Forschungsvorhaben soll Beteiligung älterer Patienten an klinischen Studien verbessern

Das Koordinierungszentrum für Klinische Studien (KKS) der Medizinischen Fakultät der Martin-Luther-Universität erhält eine Förderung in Höhe von 500.000 Euro von der Deutschen Krebshilfe. Im Rahmen eines Forschungsprojektes sollen Kriterien für die Verbesserung der Aussagekraft von klinischen Studien – und damit der späteren klinischen Anwendung – durch den Einschluss älterer Patienten erarbeitet werden. Damit, so dessen Geschäftsführer Dr. Jörg Steighardt, sei es erstmals gelungen, Mittel dieser Größenordnung in ein vom KKS initiiertes Projekt einzuwerben.

Ältere Patienten weisen im Vergleich zu jüngeren Patienten häufiger Begleiterkrankungen auf und erfüllen dadurch in Deutschland oft nicht die eng gefassten Einschlusskriterien für klinische Studien. Deshalb entspricht die Altersverteilung der Patienten in klinischen Prüfungen häufig nicht der Altersverteilung von Tumorpatienten in der medizinischen Versorgung. Somit lassen sich die in klinischen Studien gewonnenen Erkenntnisse nicht oder nur eingeschränkt auf ältere Patienten übertragen. „Ziel ist es, Möglichkeiten und Wege aufzuzeigen, unter welchen Bedingungen ältere Patienten verstärkt in klinische Studien eingeschlossen werden können“, sagt Dr. Annette Krummenerl, die das Forschungsprojekt am KKS koordiniert.

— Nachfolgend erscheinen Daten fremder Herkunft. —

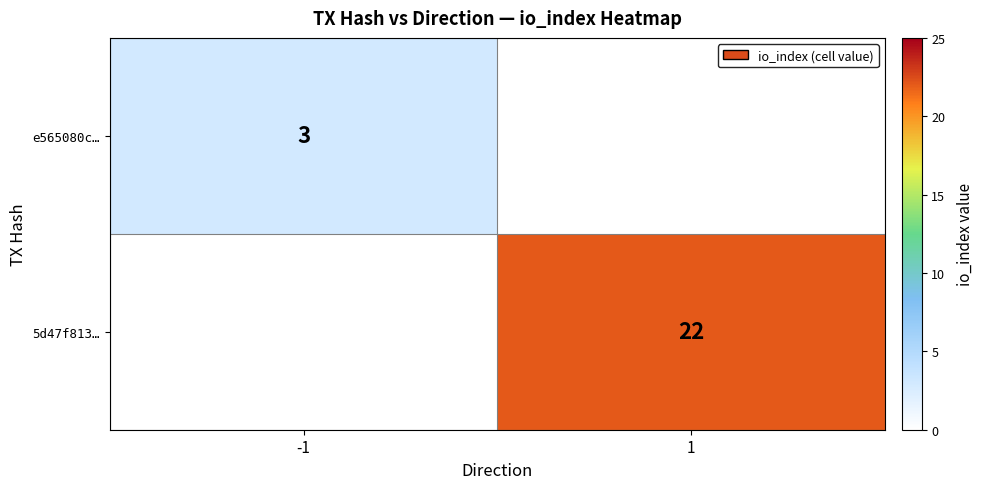

Is the value of e565080c… at -1 greater than the value of 5d47f813… at 1?

No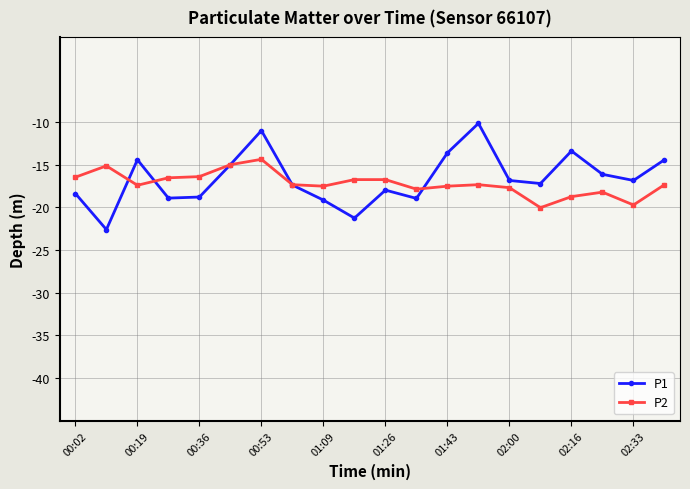

List the series in order of their peak value, highest first.

P1, P2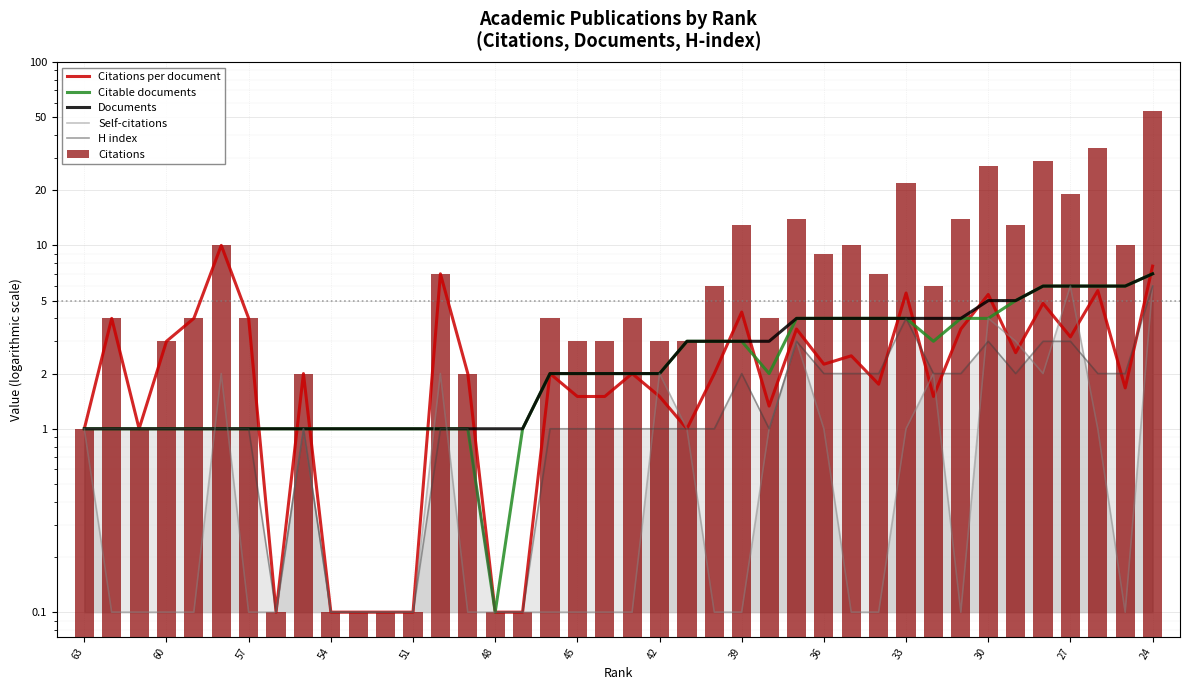

How many values in the Documents series are below 2?

17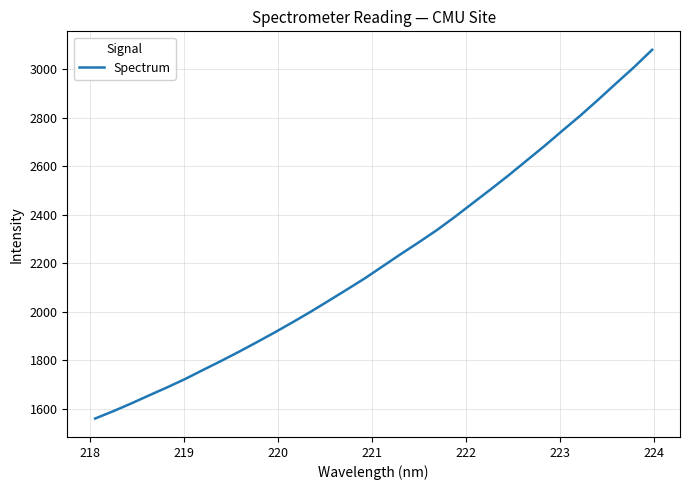

What is the minimum value shown in the chart?

1559.5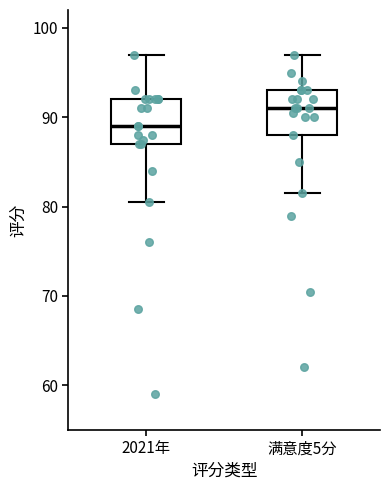

Reading left to right, read every box against the y-axis: the position of its median line, the range the box covers, and the ends of its whiskers. The values are not printed on the chart, so give them approximately, as read against the axis.

2021年: median 89, box 87 to 92, whiskers 81 to 97
满意度5分: median 91, box 88 to 93, whiskers 82 to 97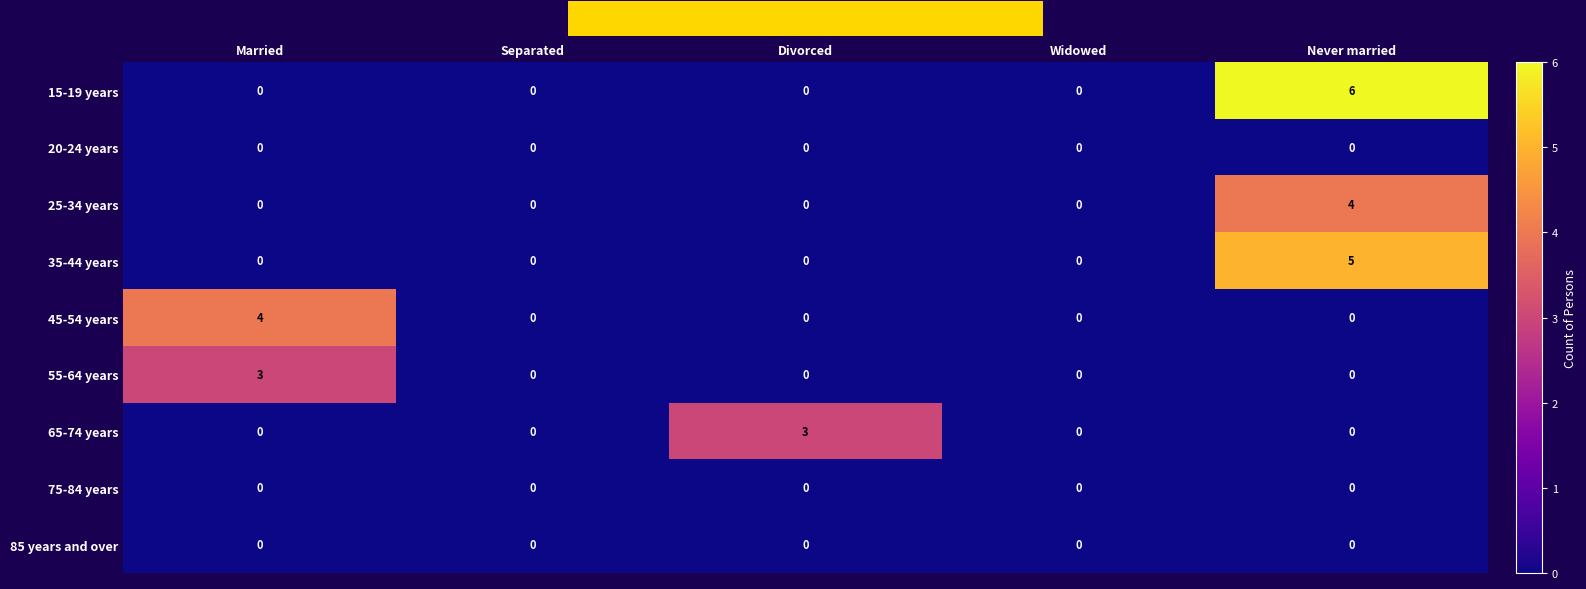

At which category is the sum across all series the highest?

Never married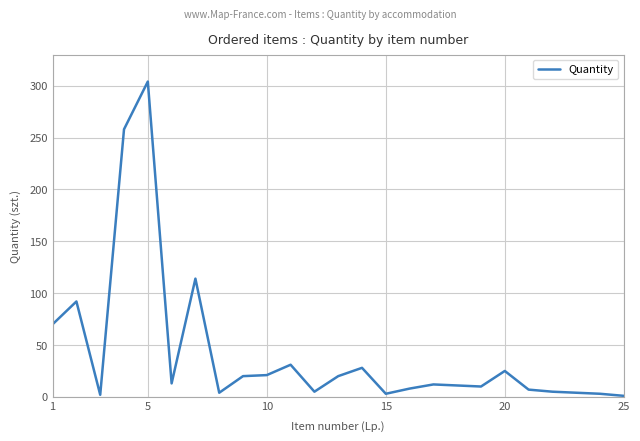

What is the greatest value displayed?

304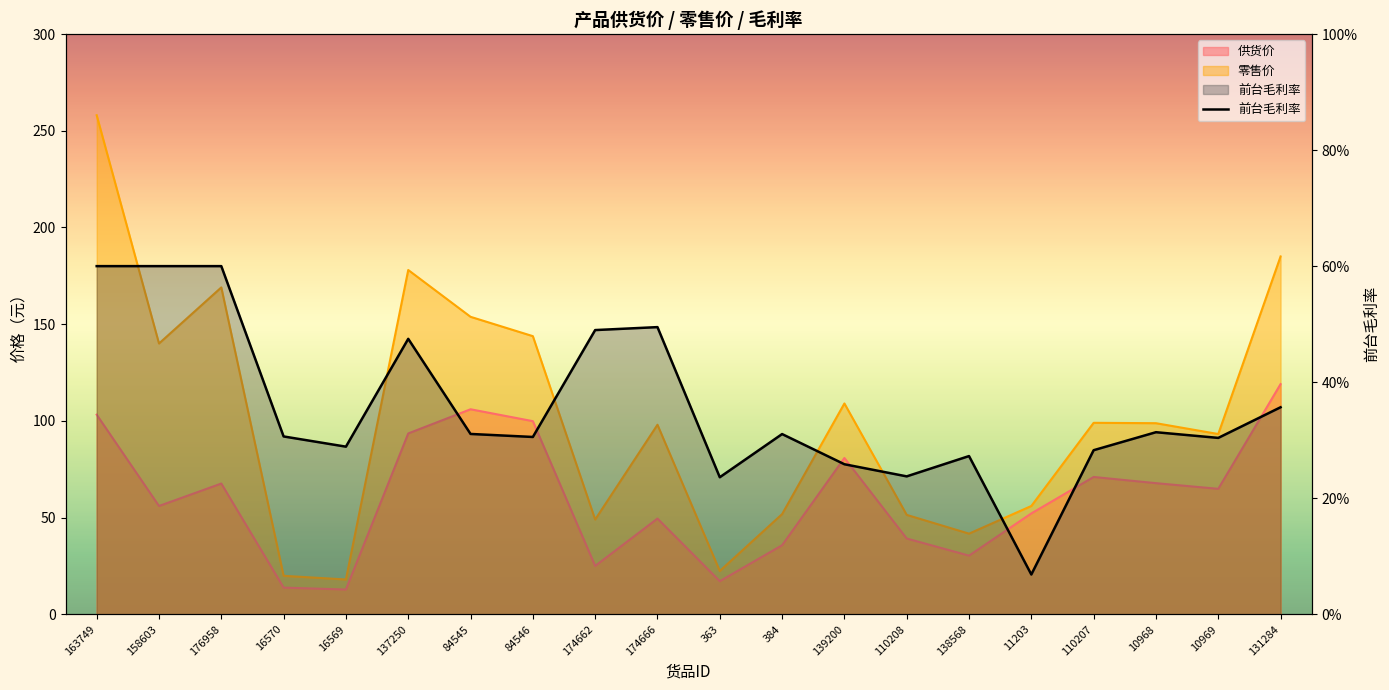

Rank the categories by value from highest to lowest.

163749, 158603, 176958, 174666, 174662, 137250, 131284, 10968, 84545, 384, 16570, 84546, 10969, 16569, 110207, 138568, 139200, 110208, 363, 11203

Das Projekt trägt den Titel: „Entscheidungsfindung zur Teilnahme älterer Patienten mit lokal fortgeschrittenem Rektumkarzinom an klinischen Studien -Prätherapeutisches und Postoperatives geriatrisches Assessment, Studienmotivation bei Prüfärzten und Patienten“. Der Kurztitel lautet “AMOTE – Assessment and MOTivation of the Elderly”. Dabei kooperiert das KKS Halle mit dem Institut für Medizinische Epidemiologie, Biometrie und Informatik der Medizinischen Fakultät (Prof. Dr. Haerting), der bundesweiten Arbeitsgruppe „Geriatrische Onkologie“ innerhalb der Arbeitsgemeinschaft Internistische Onkologie (AIO, PD Dr. Wedding) und der Studienleitung der PETACC-6-Studie (Prof. Dr. Schmoll, Klinik für Innere Medizin IV, Martin-Luther-Universität).

Es handelt sich um ein aus zwei Teilen bestehendes Begleitforschungsprojekt zur PETACC-6-Studie zum lokal fortgeschrittenen Rektumkarzinom. Einerseits geht es um die Beurteilung des Einflusses der Begleitfaktoren und -erkrankungen auf die Therapie und damit letztlich auf das Überleben von Patienten über 70 Jahren mit fortgeschrittenem Rektumkarzinom. Dabei sollen sowohl die Daten von Patienten im Rahmen der PETACC-6-Studie als auch von Patienten ohne Studienteilnahme analysiert werden.

Zum anderen soll mittels Telefon- und Onlinebefragungen unter dem Prüfpersonal (welches die PETACC-6-Studie durchführt) und den Patienten geklärt werden, welche Gründe gegen den Einschluss von älteren Patienten in klinische Studien vorgebracht werden beziehungsweise welche Ursachen zum Abbruch der Studienteilnahme führen. Die Daten werden altersbezogen erfasst und miteinander verglichen, um Erkenntnisse für die Planung zukünftiger Studien zu gewinnen.